**Questions to answer**:
1 > In what year did Food Network launch Chopped, according to the piece on the cooking competition show?
2 > Using the piece on the cooking competition show, state whether each statement agrees with it. Answer yes or no for each, and quote the deciding words.
(a) Food Network is available in approximately 99 million American homes.
(b) Chopped is returning for its tenth season.
(c) The feature was published at The New Yorker.
3 > Write the next part of the piece on the cooking competition show, picking up after its final sentence.

------ Selected text ------

The Daily Beast: "Chopped: Why I’m Obsessed with Food Network’s Reality Competition Show"

Food Network’s Chopped returns for its fifteenth season. I write about why sea cucumbers, speculoos, and lacinato kale--on the surface, ingredients which many of us have never heard of--matter.

At The Daily Beast, you can read my latest feature, "Chopped: Why I’m Obsessed with Food Network’s Reality Competition Show," in which I I write about my insatiable obsession with Food Network's Chopped, and how the competition show brings a deeper and richer awareness of food and culinary diversity to the public at large.

When the Food Network, the culinary-themed cable network available in approximately 99 million American homes and 150 countries around the globe, launched Chopped in 2009, no one could have imagined the eventual impact the show would have.

And by no one, I mean me.

------ Available data ------

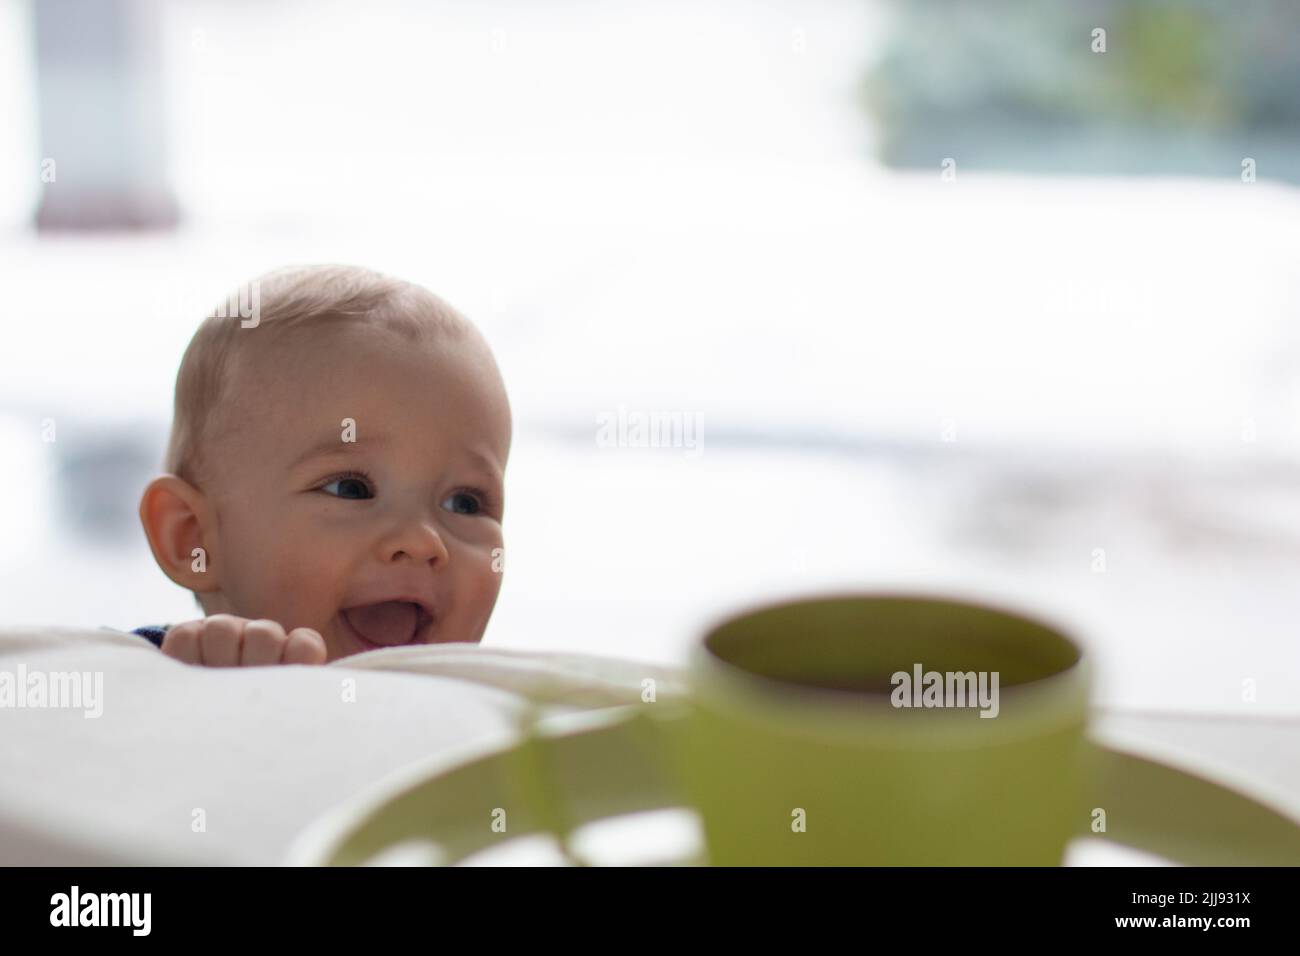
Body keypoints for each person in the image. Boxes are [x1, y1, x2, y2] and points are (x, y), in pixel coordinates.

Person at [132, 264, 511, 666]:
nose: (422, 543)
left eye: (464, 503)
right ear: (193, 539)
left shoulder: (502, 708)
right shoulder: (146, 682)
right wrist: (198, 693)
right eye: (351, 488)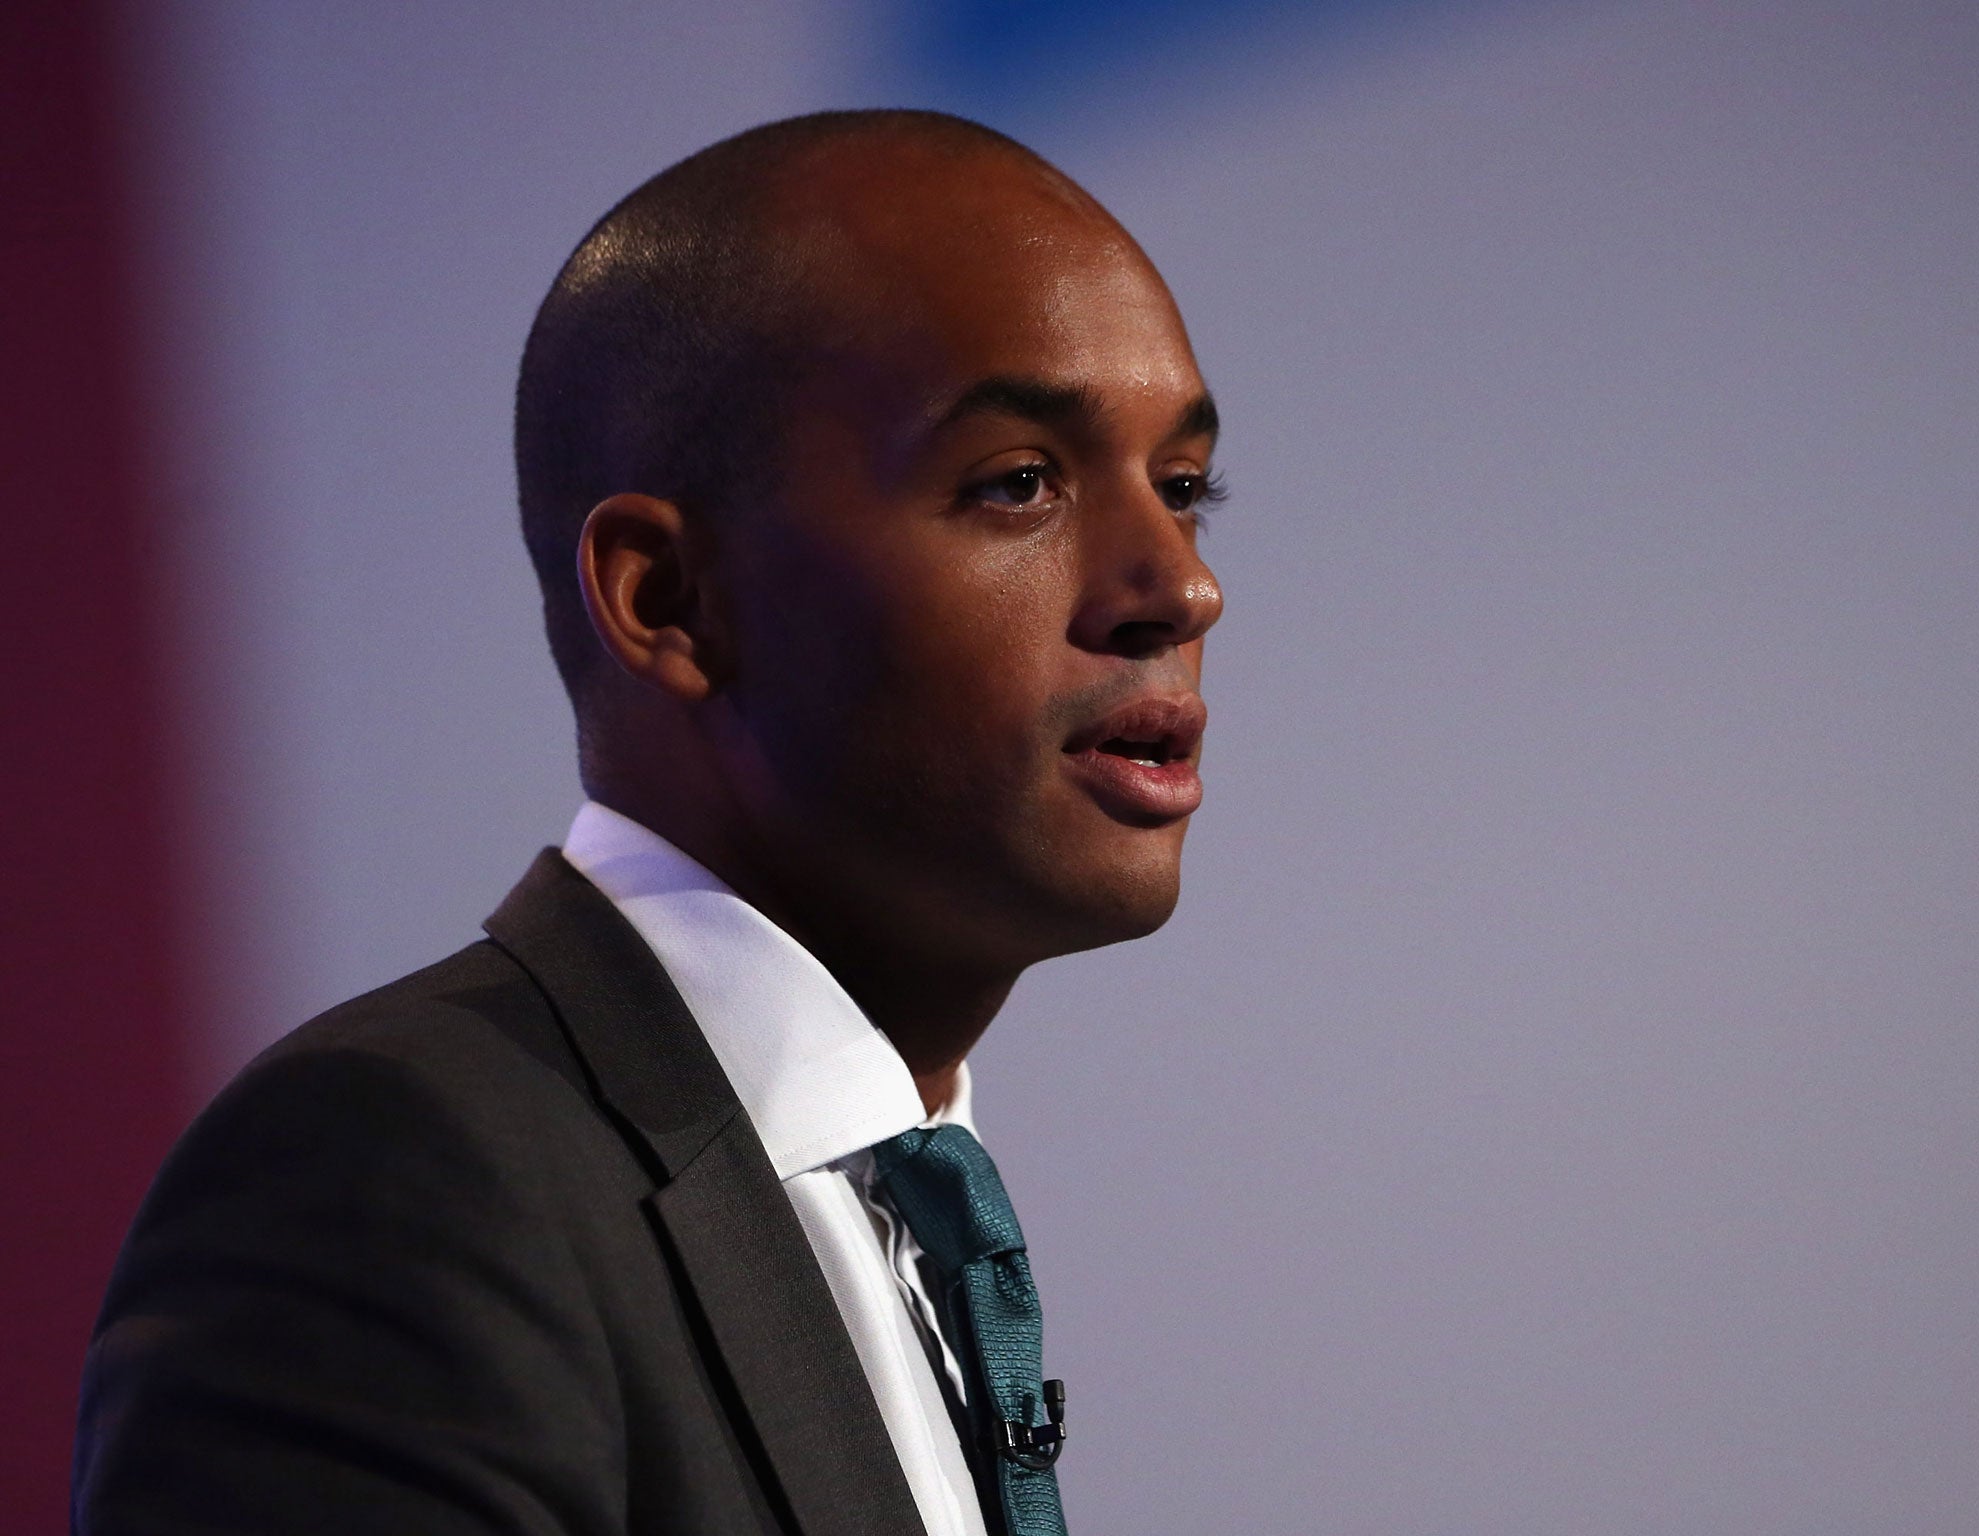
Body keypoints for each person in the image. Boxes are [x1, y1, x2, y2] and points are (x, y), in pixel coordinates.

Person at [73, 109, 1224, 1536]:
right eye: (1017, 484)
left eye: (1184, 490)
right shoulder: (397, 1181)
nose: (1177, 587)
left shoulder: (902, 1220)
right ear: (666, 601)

------
------ Available data ------

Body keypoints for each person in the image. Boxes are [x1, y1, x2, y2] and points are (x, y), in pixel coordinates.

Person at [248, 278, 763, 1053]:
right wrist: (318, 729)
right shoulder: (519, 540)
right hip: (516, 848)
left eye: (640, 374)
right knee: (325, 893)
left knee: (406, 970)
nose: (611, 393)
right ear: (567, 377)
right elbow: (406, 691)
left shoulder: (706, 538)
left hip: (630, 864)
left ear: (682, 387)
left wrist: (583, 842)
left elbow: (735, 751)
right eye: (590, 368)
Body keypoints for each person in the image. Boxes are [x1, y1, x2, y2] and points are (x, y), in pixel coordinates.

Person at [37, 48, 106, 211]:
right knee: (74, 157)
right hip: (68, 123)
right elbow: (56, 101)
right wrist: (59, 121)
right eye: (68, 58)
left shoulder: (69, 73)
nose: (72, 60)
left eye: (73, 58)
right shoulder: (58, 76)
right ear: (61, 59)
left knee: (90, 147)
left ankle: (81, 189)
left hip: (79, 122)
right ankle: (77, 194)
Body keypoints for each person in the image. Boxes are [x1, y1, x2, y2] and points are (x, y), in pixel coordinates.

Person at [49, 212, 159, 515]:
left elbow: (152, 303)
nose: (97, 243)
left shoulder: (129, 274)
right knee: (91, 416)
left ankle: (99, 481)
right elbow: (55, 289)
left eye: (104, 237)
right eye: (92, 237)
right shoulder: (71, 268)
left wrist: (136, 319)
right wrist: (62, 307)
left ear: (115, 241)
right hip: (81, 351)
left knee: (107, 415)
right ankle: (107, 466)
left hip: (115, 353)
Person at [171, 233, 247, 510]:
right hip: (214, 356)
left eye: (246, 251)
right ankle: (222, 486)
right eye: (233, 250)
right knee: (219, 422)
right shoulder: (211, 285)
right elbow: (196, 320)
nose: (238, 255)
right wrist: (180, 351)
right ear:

------

**Task answers**:
1 > 2009

2 >
(a) Yes: "available in approximately 99 million American homes"
(b) No: "returns for its fifteenth season"
(c) No: "At The Daily Beast"

3 >
I was initially less than enthusiastic about Chopped—a culinary competition show featuring four chefs squaring off by cooking an appetizer, entrée, and dessert from various mystery basket ingredients—during the early part of its run. I complained about the under-lit sets, the under-enthusiastic judges, the under-utilization of knowledgeable foodie host Ted Allen. I compared it unfavorably to Bravo’s Top Chef, from which it had appeared to borrow its overall conceit.

Over time, Chopped course-corrected: the set now no longer looks like it’s perpetually twilight, and the judges—a selection of well-known and well-respected chefs and restaurateurs—are now very much engaged and invested in the action in front of them. As for host Ted Allen … well, I always wish the show’s producers would give him something to eat, or at least offer him a chair.

I came back to Chopped a few years ago to discover the show’s transformation from staid and predictably over-produced competition show into something more intriguing and rewarding: a show that celebrated the competitive nature of chefs and brought a level of awareness—of technique, of ingredients, of culinary passion and poise—to a wider audience than ever before.

Years ago, Food Network’s primetime lineup was overflowing with how-to cooking programs. In the late 1990s, you couldn’t flip on the channel without seeing Emeril Lagasse or Ming Tsai or Bobby Flay preparing a dish, step by step, for the viewers. There was even a live call-in program, Cooking Live Primetime, hosted by Sara Moulton, which often featured sommeliers and wine experts in the mix. It was approachable, accessible, and most definitely focused on viewers who understood food and its preparation.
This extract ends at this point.